Le sport suisse est en ébullition. L’annonce, en juin dernier, d’une réduction de 20% des subventions allouées au programme Jeunesse+Sport (J+S) à partir de 2026 a mis clubs et fédérations en alerte. Cette coupe budgétaire décidée par l’Office fédéral du sport (OFSPO) suscite une vague de critiques et de solidarité: près de 180 000 personnes ont déjà signé une pétition contre cette mesure. Dimanche, un nouveau projet baptisé «We close the Gap» a été lancé pour tenter de compenser ces pertes financières.
«Le bien-être du sport suisse est menacé. Nous ne voulons pas rester les bras croisés. Nous voulons combler ce manque et en appelons au bon sens du Conseil national», explique Fabian Kauter. L’ancien escrimeur de 39 ans, double olympien à Londres 2012 et Rio 2016, sait par expérience combien les moyens sont limités, du sport amateur au haut niveau.
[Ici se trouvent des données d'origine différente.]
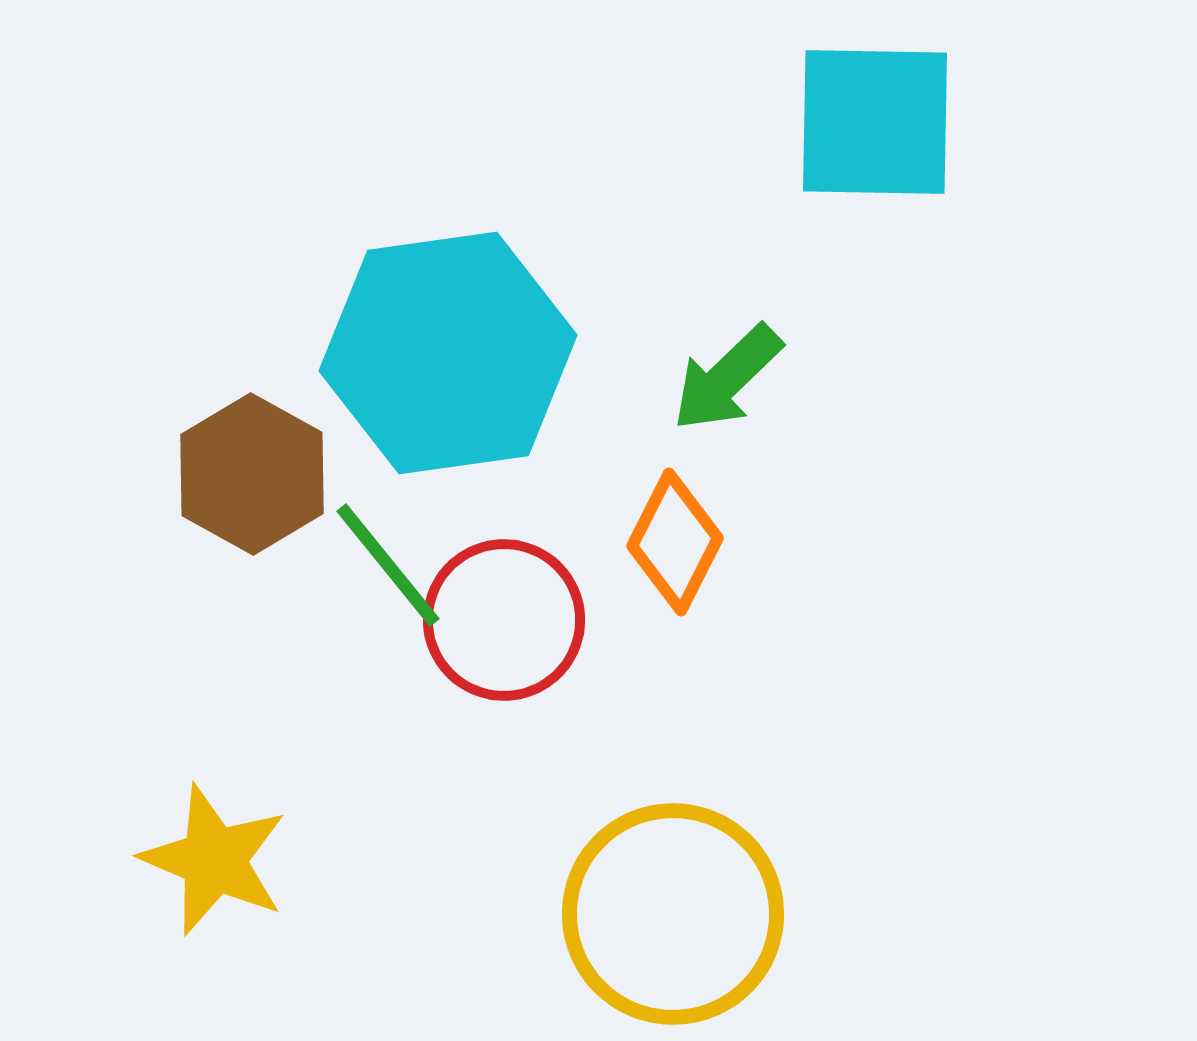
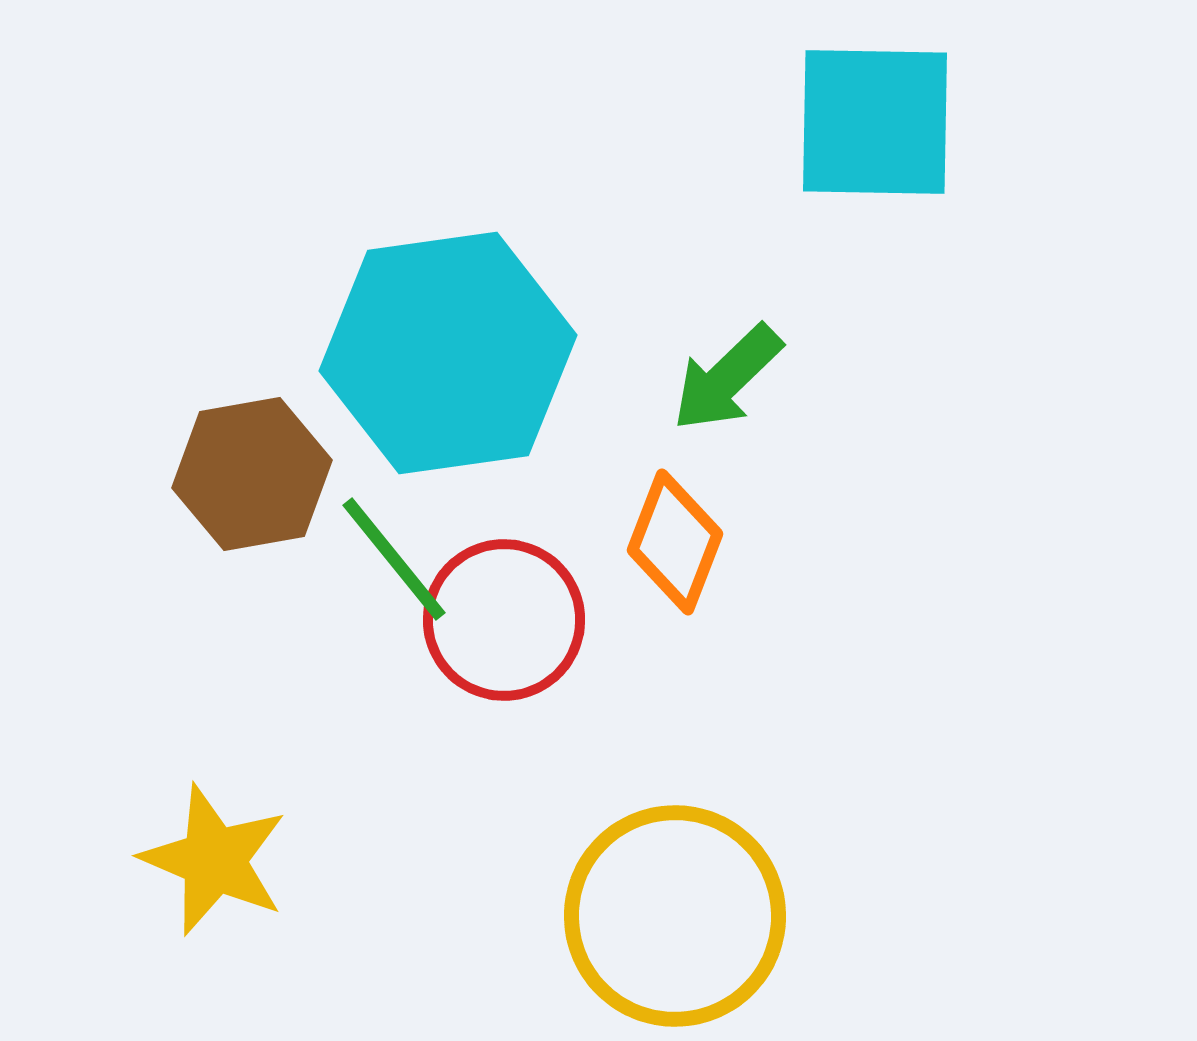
brown hexagon: rotated 21 degrees clockwise
orange diamond: rotated 6 degrees counterclockwise
green line: moved 6 px right, 6 px up
yellow circle: moved 2 px right, 2 px down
En 2013, il a cofondé I Believe in You, la principale plateforme suisse de financement participatif dédiée au sport. «Avec ce projet, nous voulons récolter des fonds pour les clubs directement touchés par ces réductions», précise-t-il. Tous les clubs bénéficiant de subventions J+S peuvent s’inscrire et recevront une part de la somme finale.
«Pendant que l’on parle à Berne, nous voulons agir»
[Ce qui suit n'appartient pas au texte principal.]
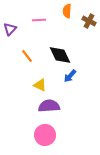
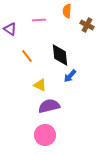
brown cross: moved 2 px left, 4 px down
purple triangle: rotated 40 degrees counterclockwise
black diamond: rotated 20 degrees clockwise
purple semicircle: rotated 10 degrees counterclockwise
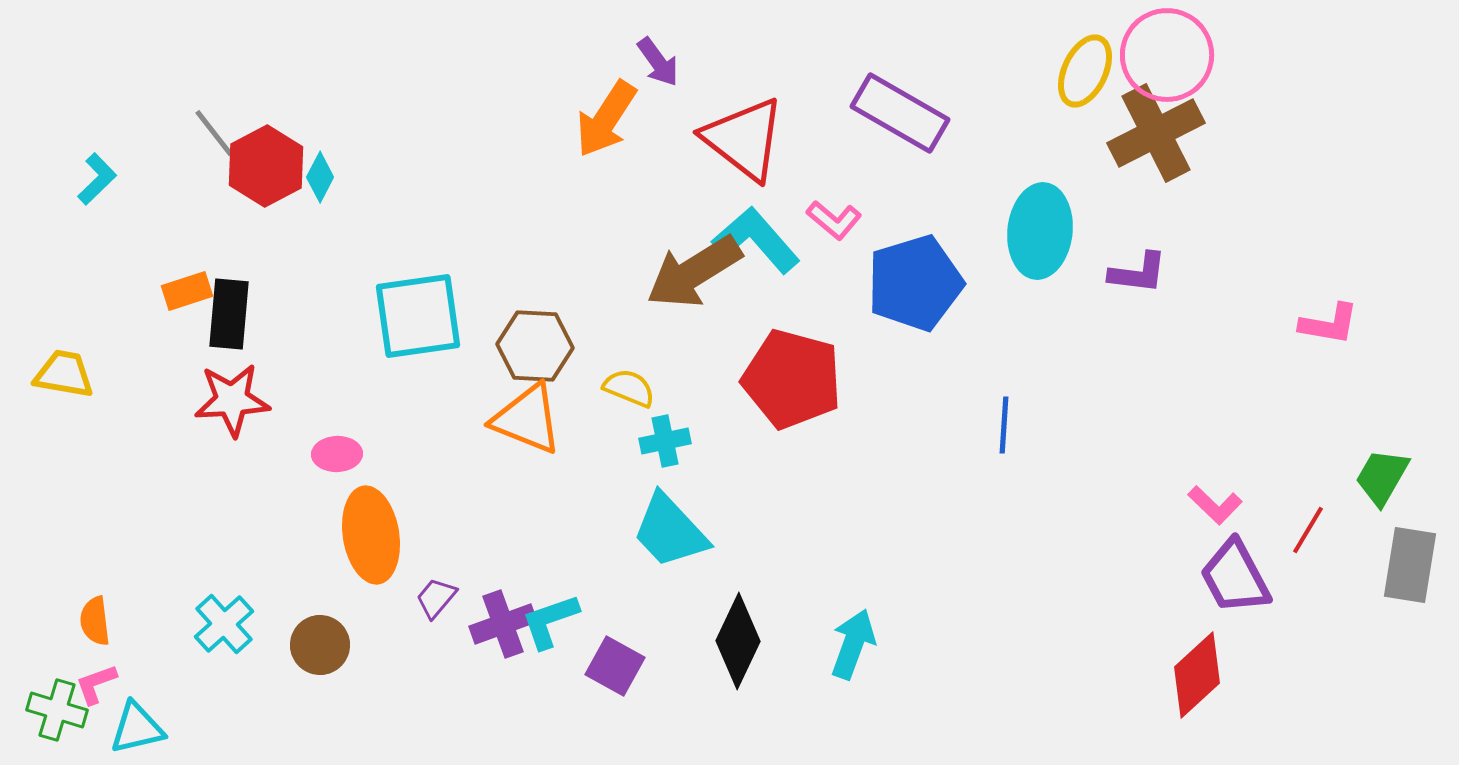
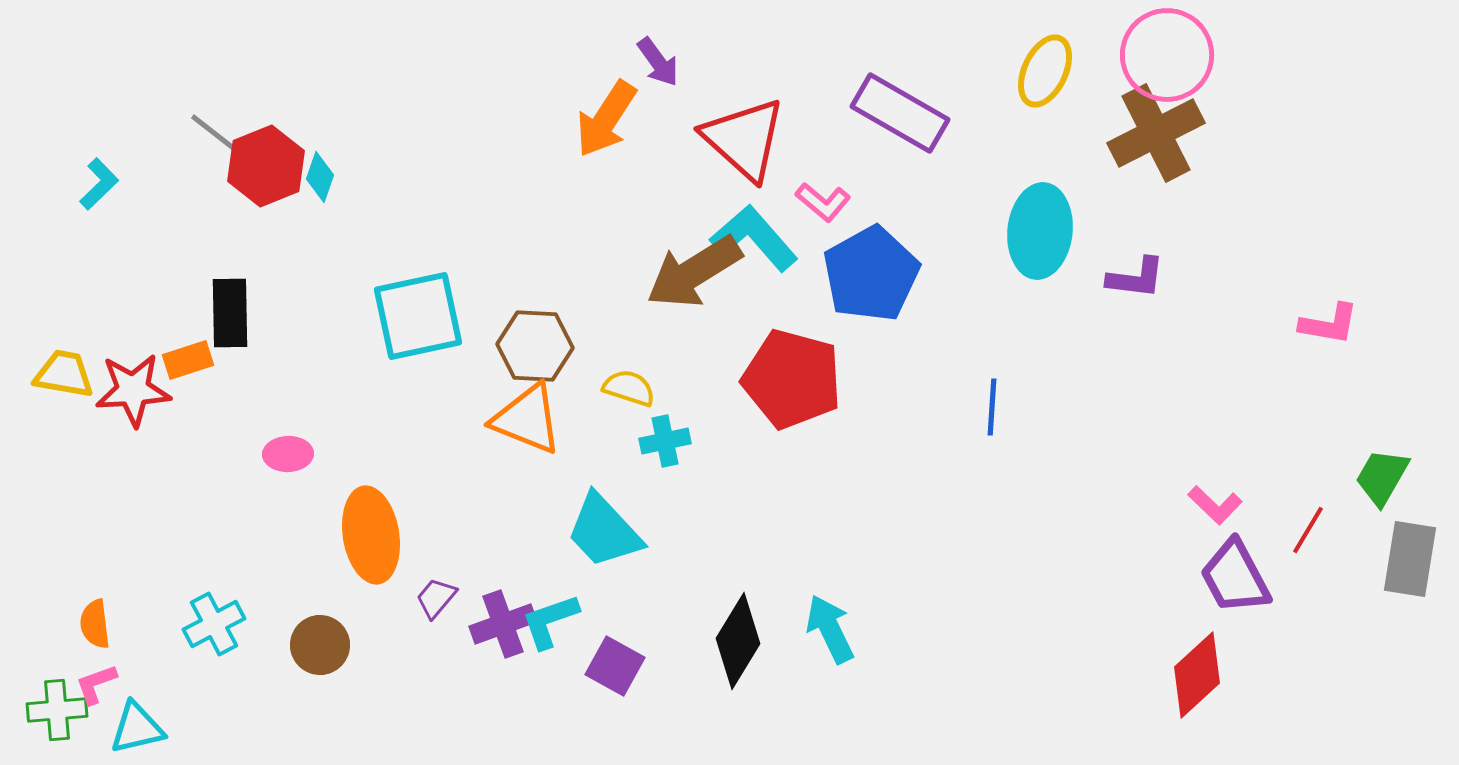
yellow ellipse at (1085, 71): moved 40 px left
gray line at (214, 133): rotated 14 degrees counterclockwise
red triangle at (744, 139): rotated 4 degrees clockwise
red hexagon at (266, 166): rotated 6 degrees clockwise
cyan diamond at (320, 177): rotated 9 degrees counterclockwise
cyan L-shape at (97, 179): moved 2 px right, 5 px down
pink L-shape at (834, 220): moved 11 px left, 18 px up
cyan L-shape at (756, 240): moved 2 px left, 2 px up
purple L-shape at (1138, 273): moved 2 px left, 5 px down
blue pentagon at (915, 283): moved 44 px left, 9 px up; rotated 12 degrees counterclockwise
orange rectangle at (187, 291): moved 1 px right, 69 px down
black rectangle at (229, 314): moved 1 px right, 1 px up; rotated 6 degrees counterclockwise
cyan square at (418, 316): rotated 4 degrees counterclockwise
yellow semicircle at (629, 388): rotated 4 degrees counterclockwise
red star at (232, 400): moved 99 px left, 10 px up
blue line at (1004, 425): moved 12 px left, 18 px up
pink ellipse at (337, 454): moved 49 px left
cyan trapezoid at (670, 531): moved 66 px left
gray rectangle at (1410, 565): moved 6 px up
orange semicircle at (95, 621): moved 3 px down
cyan cross at (224, 624): moved 10 px left; rotated 14 degrees clockwise
black diamond at (738, 641): rotated 6 degrees clockwise
cyan arrow at (853, 644): moved 23 px left, 15 px up; rotated 46 degrees counterclockwise
green cross at (57, 710): rotated 22 degrees counterclockwise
Fabian Kauter, onze fois médaillé aux championnats du monde et d’Europe, veut éviter toute confrontation frontale avec la politique. Mais il affiche des objectifs ambitieux: aucune commission ne sera prélevée, afin que chaque franc récolté soit reversé. «Si nous parvenons à dépasser le million de francs, ce sera un énorme succès. Mais le potentiel est bien plus grand encore dans une Suisse passionnée de sport», estime-t-il.
Le projet bénéficie déjà de soutiens prestigieux, allant du canoë au cyclisme, en passant par l’athlétisme, le biathlon ou le sport en fauteuil roulant. Le skieur Marco Odermatt, notamment, s’engage publiquement: «Le soutien de J+S est essentiel pour mettre les enfants sur la bonne voie et accompagner les jeunes sportifs, qu’ils visent le haut niveau ou qu’ils pratiquent pour le plaisir.» Le conseiller d’État zurichois Mario Fehr, l’ancien international de football Benjamin Huggel ou encore la patineuse artistique Sarah van Berkel figurent aussi parmi les signataires.
«Moins de stars pour faire briller le sport suisse»
Pour Pascal Magyar, ancien décathlonien et CEO de I Believe in You, l’impact des coupes ne fait aucun doute: «Les clubs sportifs jouent un rôle fondamental. Ils favorisent les compétences sociales, l’intégration, créent des amitiés pour la vie… et surtout, ils contribuent à la santé publique. Si une seule mesure prive un enfant de la possibilité de bouger, c’est déjà une catastrophe.» Et de prévenir: «Chaque médaille olympique ou mondiale se construit sur une large base. Si on affaiblit cette base, il y aura inévitablement moins de champions au sommet.»
Une lueur d’espoir sur le plan politique
Parallèlement, Fabian Kauter et Pascal Magyar espèrent encore un revirement de l’OFSPO et du conseiller fédéral Martin Pfister. Ce dernier a été directement interpellé, cet été, par l’ancien buteur de la Nati Alex Frei, lors de l’Euro féminin: «Qu’on m’explique comment des politiciens peuvent applaudir l’équipe nationale depuis les tribunes tout en réduisant en même temps les subventions J+S», lançait la légende du football à Blick.
Interrogé, le Département fédéral de la défense, de la protection de la population et des sports (DDPS) a répondu: «Il ne faut pas opposer les deux. En tant que ministre des Sports, Martin Pfister est honoré d’assister à l’Euro féminin en Suisse. Les joueuses se sont préparées intensivement et méritent d’être soutenues.»
Le DDPS a toutefois exprimé un regret: «Le conseiller fédéral Martin Pfister déplore cette réduction. Avec les cantons et les fédérations, le DDPS a porté J+S là où il se trouve aujourd’hui et souhaite continuer à le développer. La discussion sur le financement du sport pour les jeunes se poursuit.»
En attendant une éventuelle décision de Berne, ce sont donc des initiatives privées comme celle de Fabian Kauter et Pascal Magyar qui tentent de maintenir le sport suisse à flot.